___ Task input

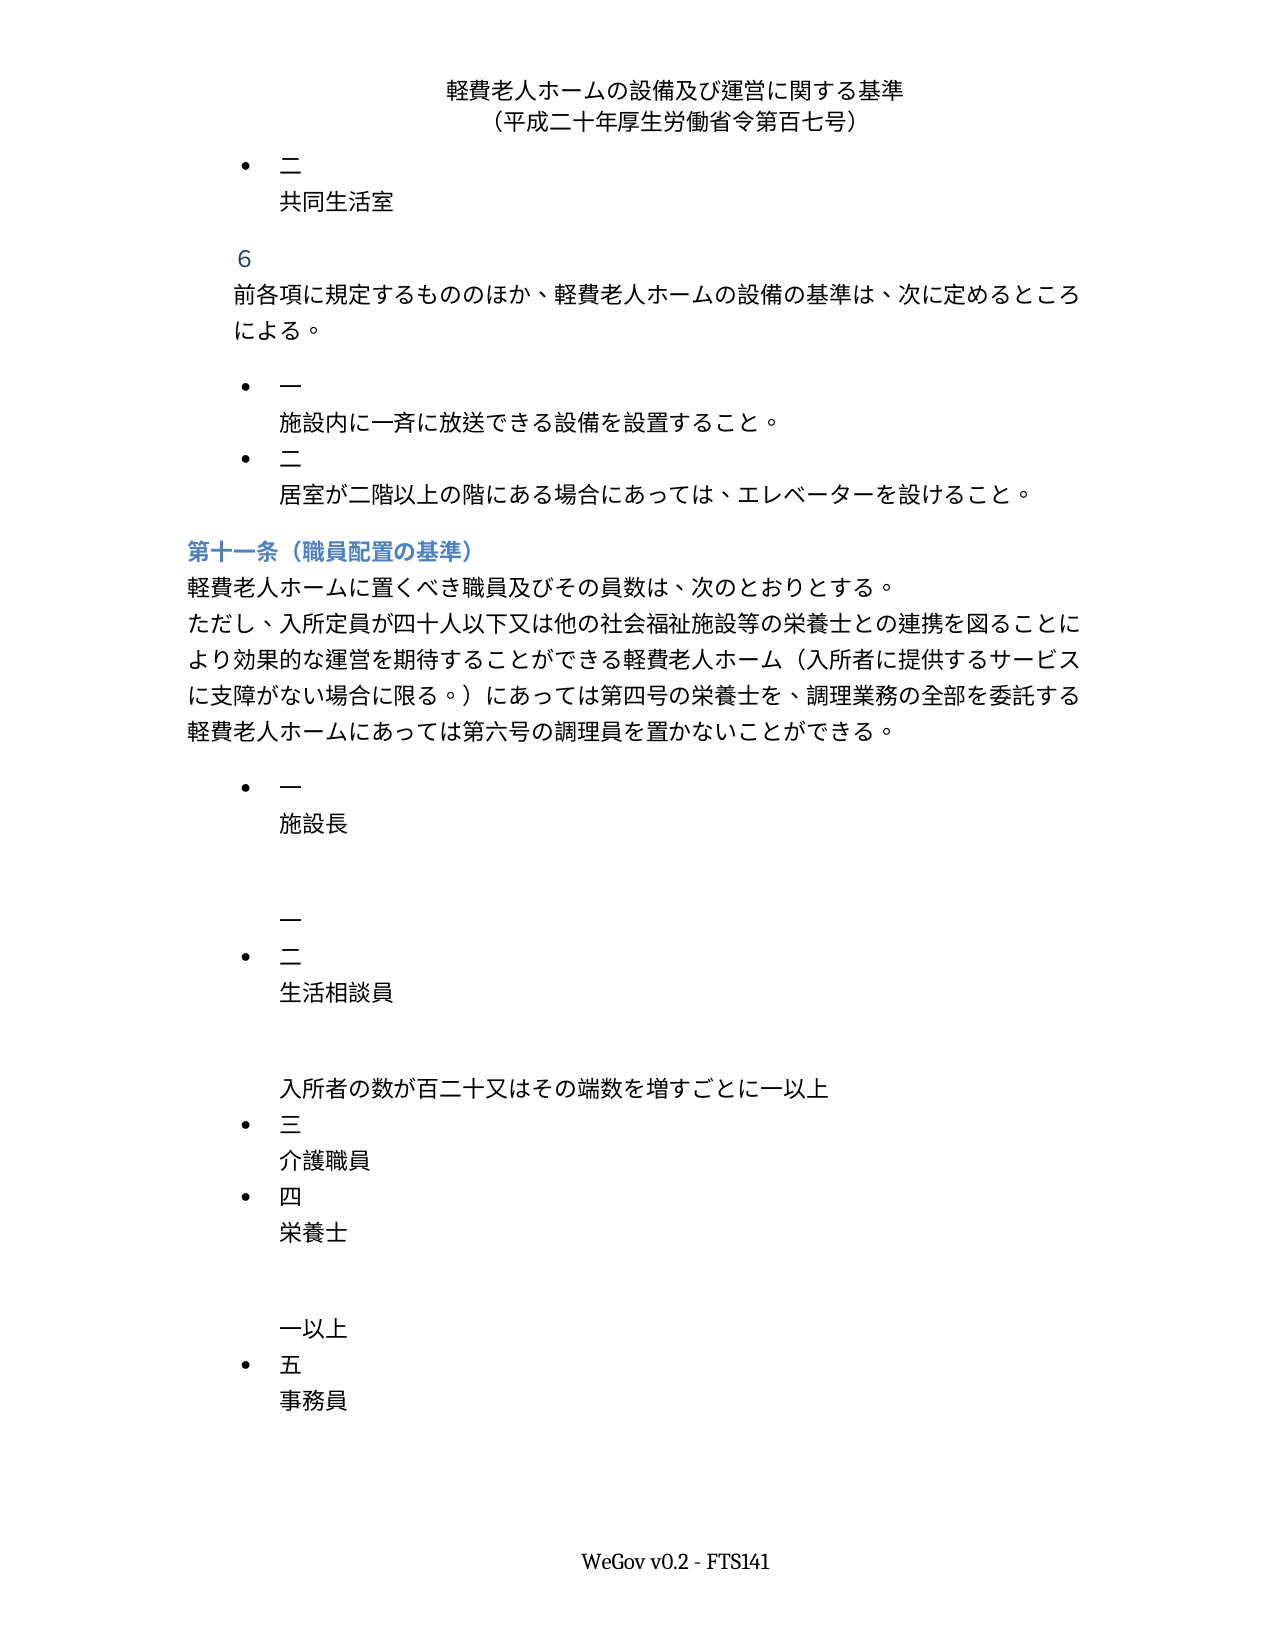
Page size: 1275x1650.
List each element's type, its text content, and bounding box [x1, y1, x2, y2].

list 二 居室が二階以上の階にある場合にあっては、エレベーターを設けること。 [242, 443, 1087, 510]
subtitle 第十一条（職員配置の基準） [187, 536, 1087, 567]
list 二 共同生活室 [242, 150, 1087, 217]
list 四 栄養士 一以上 [242, 1181, 1087, 1344]
list 五 事務員 一以上 [242, 1349, 1087, 1446]
text 軽費老人ホームに置くべき職員及びその員数は、次のとおりとする。 ただし、入所定員が四十人以下又は他の社会福祉施設等の栄養士との連携を図ることにより効果的な運営を期待することができる軽費老人ホーム（入所者に提供するサービスに支障がない場合に限る。）にあっては第四号の栄養士を、調理業務の全部を委託する軽費老人ホームにあっては第六号の調理員を置かないことができる。 [187, 572, 1087, 747]
list 三 介護職員 [242, 1109, 1087, 1176]
list 一 施設長 一 [242, 772, 1087, 936]
subtitle ６ [233, 243, 1087, 274]
list 一 施設内に一斉に放送できる設備を設置すること。 [242, 371, 1087, 438]
list 二 生活相談員 入所者の数が百二十又はその端数を増すごとに一以上 [242, 941, 1087, 1104]
text 前各項に規定するもののほか、軽費老人ホームの設備の基準は、次に定めるところによる。 [233, 279, 1087, 346]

______

Give every entry above again, exactly, and keep all pictures out of it.

Result of the task:
Page size: 1275x1650.
List each element's type, its text content, and bounding box [x1, y1, x2, y2].

list 二 居室が二階以上の階にある場合にあっては、エレベーターを設けること。 [242, 443, 1087, 510]
subtitle 第十一条（職員配置の基準） [187, 536, 1087, 567]
list 二 共同生活室 [242, 150, 1087, 217]
list 四 栄養士 一以上 [242, 1181, 1087, 1344]
list 五 事務員 一以上 [242, 1349, 1087, 1446]
text 軽費老人ホームに置くべき職員及びその員数は、次のとおりとする。 ただし、入所定員が四十人以下又は他の社会福祉施設等の栄養士との連携を図ることにより効果的な運営を期待することができる軽費老人ホーム（入所者に提供するサービスに支障がない場合に限る。）にあっては第四号の栄養士を、調理業務の全部を委託する軽費老人ホームにあっては第六号の調理員を置かないことができる。 [187, 572, 1087, 747]
list 三 介護職員 [242, 1109, 1087, 1176]
list 一 施設長 一 [242, 772, 1087, 936]
subtitle ６ [233, 243, 1087, 274]
list 一 施設内に一斉に放送できる設備を設置すること。 [242, 371, 1087, 438]
list 二 生活相談員 入所者の数が百二十又はその端数を増すごとに一以上 [242, 941, 1087, 1104]
text 前各項に規定するもののほか、軽費老人ホームの設備の基準は、次に定めるところによる。 [233, 279, 1087, 346]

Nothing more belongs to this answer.